In the data, find the word "Dirección" and copy out every line that has it.
### RECORDS
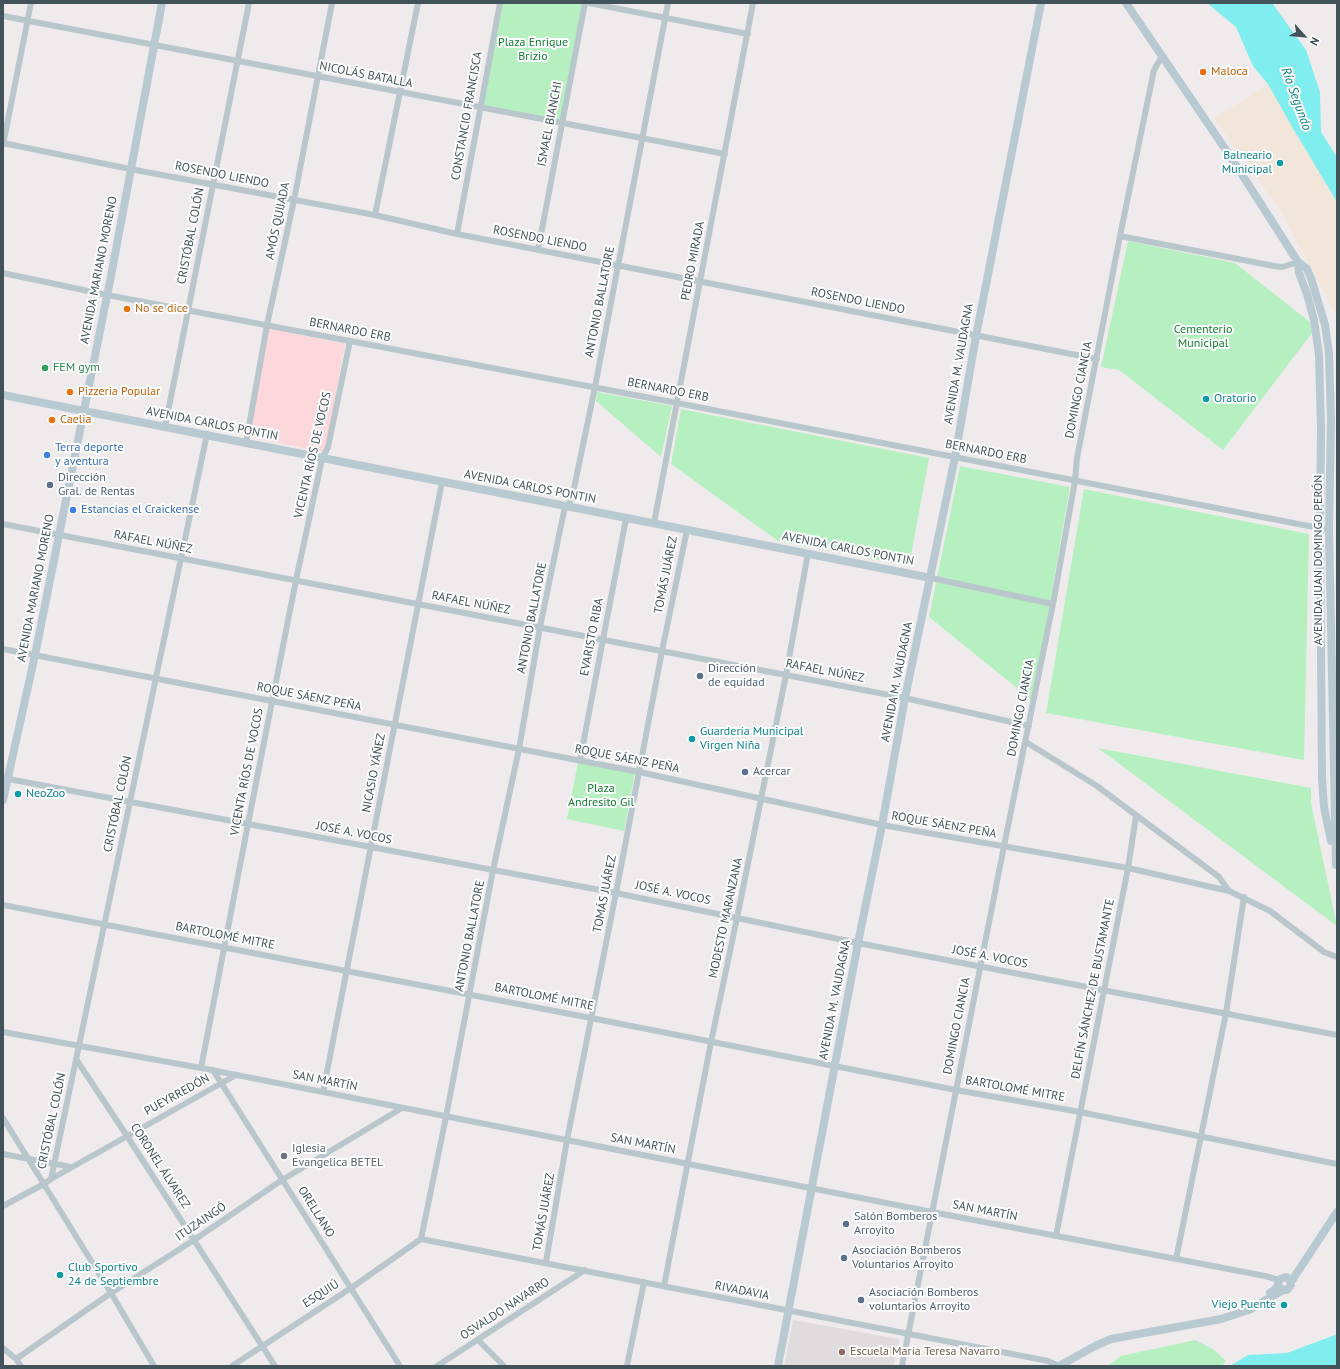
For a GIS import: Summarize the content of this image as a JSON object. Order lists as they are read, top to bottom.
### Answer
{
  "streets": {
    "main road": [
      "AVENIDA MARIANO MORENO",
      "AVENIDA M. VAUDAGNA",
      "AVENIDA CARLOS PONTIN",
      "AVENIDA JUAN DOMINGO PERÓN"
    ],
    "street": [
      "NICOLÁS BATALLA",
      "CONSTANCIO FRANCISCA",
      "ISMAEL BIANCHI",
      "ROSENDO LIENDO",
      "AMÓS QUIJADA",
      "CRISTÓBAL COLÓN",
      "PEDRO MIRADA",
      "ANTONIO BALLATORE",
      "BERNARDO ERB",
      "DOMINGO CIANCIA",
      "VICENTA RÍOS DE VOCOS",
      "RAFAEL NÚÑEZ",
      "TOMÁS JUÁREZ",
      "EVARISTO RIBA",
      "ROQUE SÁENZ PEÑA",
      "NICASIO YÁÑEZ",
      "JOSÉ A. VOCOS",
      "MODESTO MARANZANA",
      "BARTOLOMÉ MITRE",
      "DELFÍN SÁNCHEZ DE BUSTAMANTE",
      "SAN MARTÍN",
      "PUEYRREDÓN",
      "CORONEL ÁLVAREZ",
      "ORELLANO",
      "ITUZAINGÓ",
      "RIVADAVIA",
      "ESQUIÚ",
      "OSVALDO NAVARRO"
    ]
  },
  "crossings": [
    ["NICOLÁS BATALLA", "CONSTANCIO FRANCISCA"],
    ["NICOLÁS BATALLA", "ISMAEL BIANCHI"],
    ["NICOLÁS BATALLA", "AMÓS QUIJADA"],
    ["NICOLÁS BATALLA", "CRISTÓBAL COLÓN"],
    ["NICOLÁS BATALLA", "PEDRO MIRADA"],
    ["NICOLÁS BATALLA", "AVENIDA MARIANO MORENO"],
    ["NICOLÁS BATALLA", "ANTONIO BALLATORE"],
    ["CONSTANCIO FRANCISCA", "ROSENDO LIENDO"],
    ["ISMAEL BIANCHI", "ROSENDO LIENDO"],
    ["ROSENDO LIENDO", "AMÓS QUIJADA"],
    ["ROSENDO LIENDO", "CRISTÓBAL COLÓN"],
    ["ROSENDO LIENDO", "PEDRO MIRADA"],
    ["ROSENDO LIENDO", "AVENIDA MARIANO MORENO"],
    ["ROSENDO LIENDO", "ANTONIO BALLATORE"],
    ["ROSENDO LIENDO", "AVENIDA M. VAUDAGNA"],
    ["ROSENDO LIENDO", "DOMINGO CIANCIA"],
    ["AMÓS QUIJADA", "BERNARDO ERB"],
    ["AMÓS QUIJADA", "AVENIDA CARLOS PONTIN"],
    ["CRISTÓBAL COLÓN", "BERNARDO ERB"],
    ["CRISTÓBAL COLÓN", "AVENIDA CARLOS PONTIN"],
    ["CRISTÓBAL COLÓN", "RAFAEL NÚÑEZ"],
    ["CRISTÓBAL COLÓN", "ROQUE SÁENZ PEÑA"],
    ["CRISTÓBAL COLÓN", "JOSÉ A. VOCOS"],
    ["CRISTÓBAL COLÓN", "BARTOLOMÉ MITRE"],
    ["CRISTÓBAL COLÓN", "SAN MARTÍN"],
    ["CRISTÓBAL COLÓN", "PUEYRREDÓN"],
    ["CRISTÓBAL COLÓN", "CORONEL ÁLVAREZ"],
    ["PEDRO MIRADA", "BERNARDO ERB"],
    ["PEDRO MIRADA", "AVENIDA CARLOS PONTIN"],
    ["AVENIDA MARIANO MORENO", "BERNARDO ERB"],
    ["AVENIDA MARIANO MORENO", "AVENIDA CARLOS PONTIN"],
    ["AVENIDA MARIANO MORENO", "RAFAEL NÚÑEZ"],
    ["AVENIDA MARIANO MORENO", "ROQUE SÁENZ PEÑA"],
    ["AVENIDA MARIANO MORENO", "JOSÉ A. VOCOS"],
    ["ANTONIO BALLATORE", "BERNARDO ERB"],
    ["ANTONIO BALLATORE", "AVENIDA CARLOS PONTIN"],
    ["ANTONIO BALLATORE", "RAFAEL NÚÑEZ"],
    ["ANTONIO BALLATORE", "ROQUE SÁENZ PEÑA"],
    ["ANTONIO BALLATORE", "JOSÉ A. VOCOS"],
    ["ANTONIO BALLATORE", "BARTOLOMÉ MITRE"],
    ["ANTONIO BALLATORE", "SAN MARTÍN"],
    ["ANTONIO BALLATORE", "RIVADAVIA"],
    ["ANTONIO BALLATORE", "ESQUIÚ"],
    ["BERNARDO ERB", "AVENIDA M. VAUDAGNA"],
    ["BERNARDO ERB", "DOMINGO CIANCIA"],
    ["BERNARDO ERB", "VICENTA RÍOS DE VOCOS"],
    ["BERNARDO ERB", "AVENIDA JUAN DOMINGO PERÓN"],
    ["AVENIDA M. VAUDAGNA", "AVENIDA CARLOS PONTIN"],
    ["AVENIDA M. VAUDAGNA", "RAFAEL NÚÑEZ"],
    ["AVENIDA M. VAUDAGNA", "ROQUE SÁENZ PEÑA"],
    ["AVENIDA M. VAUDAGNA", "JOSÉ A. VOCOS"],
    ["AVENIDA M. VAUDAGNA", "BARTOLOMÉ MITRE"],
    ["AVENIDA M. VAUDAGNA", "SAN MARTÍN"],
    ["AVENIDA M. VAUDAGNA", "RIVADAVIA"],
    ["DOMINGO CIANCIA", "AVENIDA CARLOS PONTIN"],
    ["DOMINGO CIANCIA", "RAFAEL NÚÑEZ"],
    ["DOMINGO CIANCIA", "AVENIDA JUAN DOMINGO PERÓN"],
    ["DOMINGO CIANCIA", "ROQUE SÁENZ PEÑA"],
    ["DOMINGO CIANCIA", "JOSÉ A. VOCOS"],
    ["DOMINGO CIANCIA", "BARTOLOMÉ MITRE"],
    ["DOMINGO CIANCIA", "SAN MARTÍN"],
    ["DOMINGO CIANCIA", "RIVADAVIA"],
    ["AVENIDA CARLOS PONTIN", "VICENTA RÍOS DE VOCOS"],
    ["AVENIDA CARLOS PONTIN", "TOMÁS JUÁREZ"],
    ["AVENIDA CARLOS PONTIN", "EVARISTO RIBA"],
    ["AVENIDA CARLOS PONTIN", "NICASIO YÁÑEZ"],
    ["AVENIDA CARLOS PONTIN", "MODESTO MARANZANA"],
    ["VICENTA RÍOS DE VOCOS", "RAFAEL NÚÑEZ"],
    ["VICENTA RÍOS DE VOCOS", "ROQUE SÁENZ PEÑA"],
    ["VICENTA RÍOS DE VOCOS", "JOSÉ A. VOCOS"],
    ["VICENTA RÍOS DE VOCOS", "BARTOLOMÉ MITRE"],
    ["VICENTA RÍOS DE VOCOS", "SAN MARTÍN"],
    ["RAFAEL NÚÑEZ", "TOMÁS JUÁREZ"],
    ["RAFAEL NÚÑEZ", "EVARISTO RIBA"],
    ["RAFAEL NÚÑEZ", "NICASIO YÁÑEZ"],
    ["RAFAEL NÚÑEZ", "MODESTO MARANZANA"],
    ["TOMÁS JUÁREZ", "ROQUE SÁENZ PEÑA"],
    ["TOMÁS JUÁREZ", "JOSÉ A. VOCOS"],
    ["TOMÁS JUÁREZ", "BARTOLOMÉ MITRE"],
    ["TOMÁS JUÁREZ", "SAN MARTÍN"],
    ["TOMÁS JUÁREZ", "RIVADAVIA"],
    ["EVARISTO RIBA", "ROQUE SÁENZ PEÑA"],
    ["ROQUE SÁENZ PEÑA", "NICASIO YÁÑEZ"],
    ["ROQUE SÁENZ PEÑA", "MODESTO MARANZANA"],
    ["ROQUE SÁENZ PEÑA", "DELFÍN SÁNCHEZ DE BUSTAMANTE"],
    ["NICASIO YÁÑEZ", "JOSÉ A. VOCOS"],
    ["NICASIO YÁÑEZ", "BARTOLOMÉ MITRE"],
    ["NICASIO YÁÑEZ", "SAN MARTÍN"],
    ["JOSÉ A. VOCOS", "MODESTO MARANZANA"],
    ["JOSÉ A. VOCOS", "DELFÍN SÁNCHEZ DE BUSTAMANTE"],
    ["MODESTO MARANZANA", "BARTOLOMÉ MITRE"],
    ["MODESTO MARANZANA", "SAN MARTÍN"],
    ["MODESTO MARANZANA", "RIVADAVIA"],
    ["BARTOLOMÉ MITRE", "DELFÍN SÁNCHEZ DE BUSTAMANTE"],
    ["DELFÍN SÁNCHEZ DE BUSTAMANTE", "SAN MARTÍN"],
    ["SAN MARTÍN", "PUEYRREDÓN"],
    ["SAN MARTÍN", "ORELLANO"],
    ["SAN MARTÍN", "ITUZAINGÓ"],
    ["PUEYRREDÓN", "CORONEL ÁLVAREZ"],
    ["PUEYRREDÓN", "ORELLANO"],
    ["CORONEL ÁLVAREZ", "ITUZAINGÓ"],
    ["CORONEL ÁLVAREZ", "ESQUIÚ"],
    ["ORELLANO", "ITUZAINGÓ"],
    ["ORELLANO", "ESQUIÚ"],
    ["RIVADAVIA", "ESQUIÚ"],
    ["RIVADAVIA", "OSVALDO NAVARRO"]
  ],
  "water": ["Río Segundo"],
  "parks": ["Plaza Enrique Brizio", "Cementerio Municipal", "Plaza Andresito Gil"],
  "places": [
    "Maloca",
    "Balneario Municipal",
    "No se dice",
    "FEM gym",
    "Pizzeria Popular",
    "Oratorio",
    "Caelia",
    "Terra deporte y aventura",
    "Dirección Gral. de Rentas",
    "Estancias el Craickense",
    "Dirección de equidad",
    "Guardería Municipal Virgen Niña",
    "Acercar",
    "NeoZoo",
    "Iglesia Evangelica BETEL",
    "Salón Bomberos Arroyito",
    "Asociación Bomberos Voluntarios Arroyito",
    "Club Sportivo 24 de Septiembre",
    "Asociación Bomberos voluntarios Arroyito",
    "Viejo Puente",
    "Escuela María Teresa Navarro"
  ],
  "north": "bottom right"
}
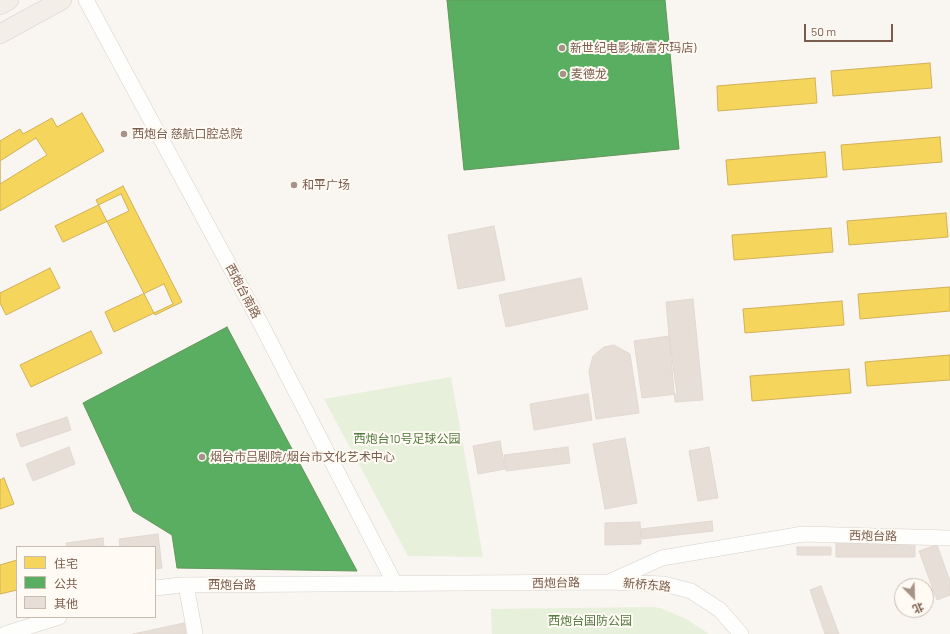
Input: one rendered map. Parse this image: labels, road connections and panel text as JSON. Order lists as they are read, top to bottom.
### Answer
{
  "streets": {
    "street": ["西炮台南路", "西炮台路", "新桥东路"]
  },
  "crossings": [
    ["西炮台南路", "西炮台路"],
    ["西炮台路", "新桥东路"]
  ],
  "parks": ["西炮台10号足球公园", "西炮台国防公园"],
  "places": [
    "新世纪电影城(富尔玛店)",
    "麦德龙",
    "西炮台 慈航口腔总院",
    "和平广场",
    "烟台市吕剧院/烟台市文化艺术中心"
  ],
  "legend": ["住宅", "公共", "其他"],
  "scale_bar": "50 m",
  "north": "bottom right"
}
######
**SOLUTION TO THIS EXERCISE:**
    "Dirección Gral. de Rentas",
    "Dirección de equidad",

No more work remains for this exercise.